Eerbied

Twee dingen vervullen de geest met steeds nieuwe en toenemende bewondering en eerbied, hoe vaker en langduriger het denken zich ermee bezighoudt: de sterrenhemel boven mij en de morele wet in mij.

Immanuel Kant in Kritiek van de praktische rede (1788)

In zijn tweede hoofdwerk behandelt Kant de moraalfilosofie en de ethiek. Het eerste deel van dit beroemde citaat hieruit maakt duidelijk dat Kant door de aanblik van het firmament diep doordrongen is van het besef dat hij een nietig en sterfelijk schepsel is. Maar aan de andere kant ervaart hij binnenin zich ook een tweeledige morele wet: je mag de ander nooit als middel gebruiken, en je moet handelen volgens een stelregel waarvan je tegelijk kunt willen dat het een algemene wet wordt.

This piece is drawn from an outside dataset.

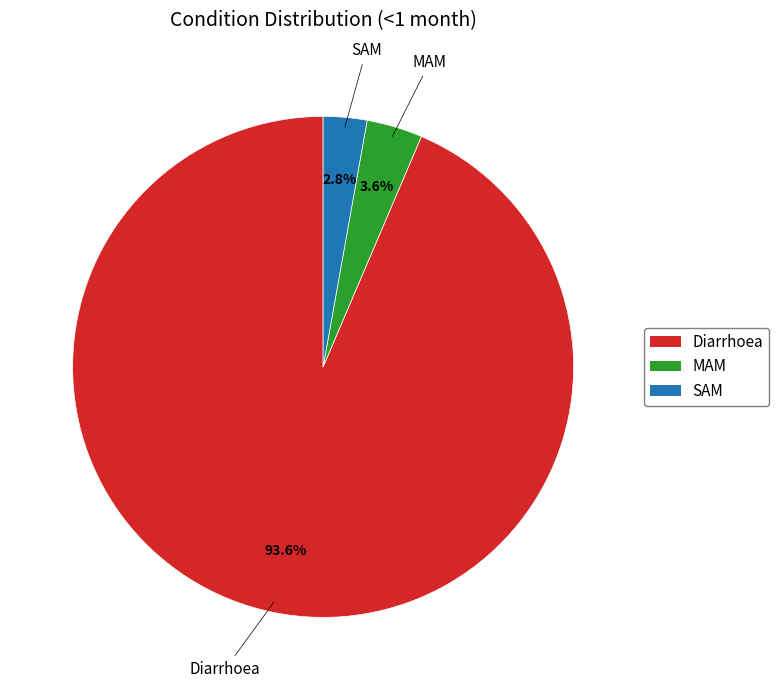

Is it true that SAM is 17% of the pie?

False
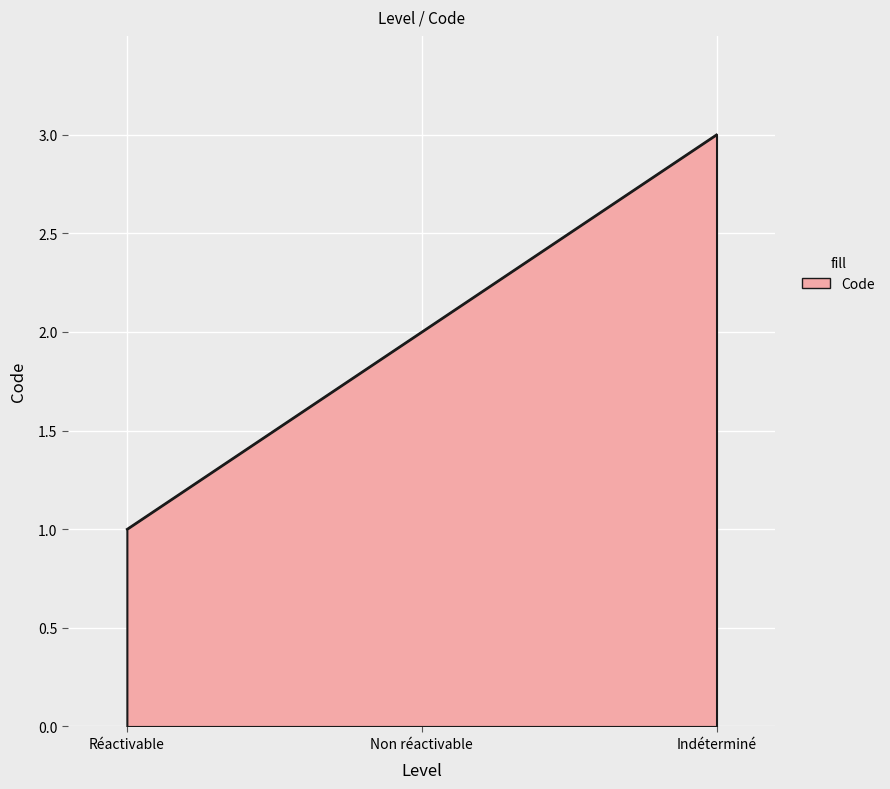

List the labels in order of value, largest first.

Indéterminé, Non réactivable, Réactivable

Het is deze morele wet die ons juist vrij maakt van de werkelijkheid om ons heen.

Tevens verschenen op de Filosofiekalender © Veen Media

Waar vrees is, daar is ook schroom.

‘De dichter’ in Plato – Euthyfro, 12A-B

In zijn dialoog met Euthyfro over de vroomheid citeert Socrates (ca. 470 v.Chr.–399 v.Chr) ‘de dichter’: ‘Maar Zeus die het werk deed, die dit alles tot stand bracht, wil hij niet gispen: waar immers vrees is, daar is ook schroom.’ In dit geval gaat het om verzen uit de Cypria, waarin de gebeurtenissen worden beschreven die voorafgingen aan die in de Ilias. Het woord dat Xaveer de Win vertaalt met schroom, kan ook ‘schaamte, eergevoel, eerbied, ontzag, nauwgezetheid van geweten’ betekenen. In ieder geval is Socrates zelf het niet met de dichter eens. Volgens hem geldt juist: waar eerbied heerst, heerst ook vrees. Een ziekte vrees je immers ook, maar dat wil nog niet zeggen dat je er ontzag voor hebt. Overigens gaat de dialoog verder niet inhoudelijk over deze kwestie. Socrates gebruikt deze omkering om te laten zien dat ook de relatie tussen vroomheid en rechtvaardigheid moet worden omgekeerd: het vrome is ‘een deel van’ het rechtvaardige, en niet andersom.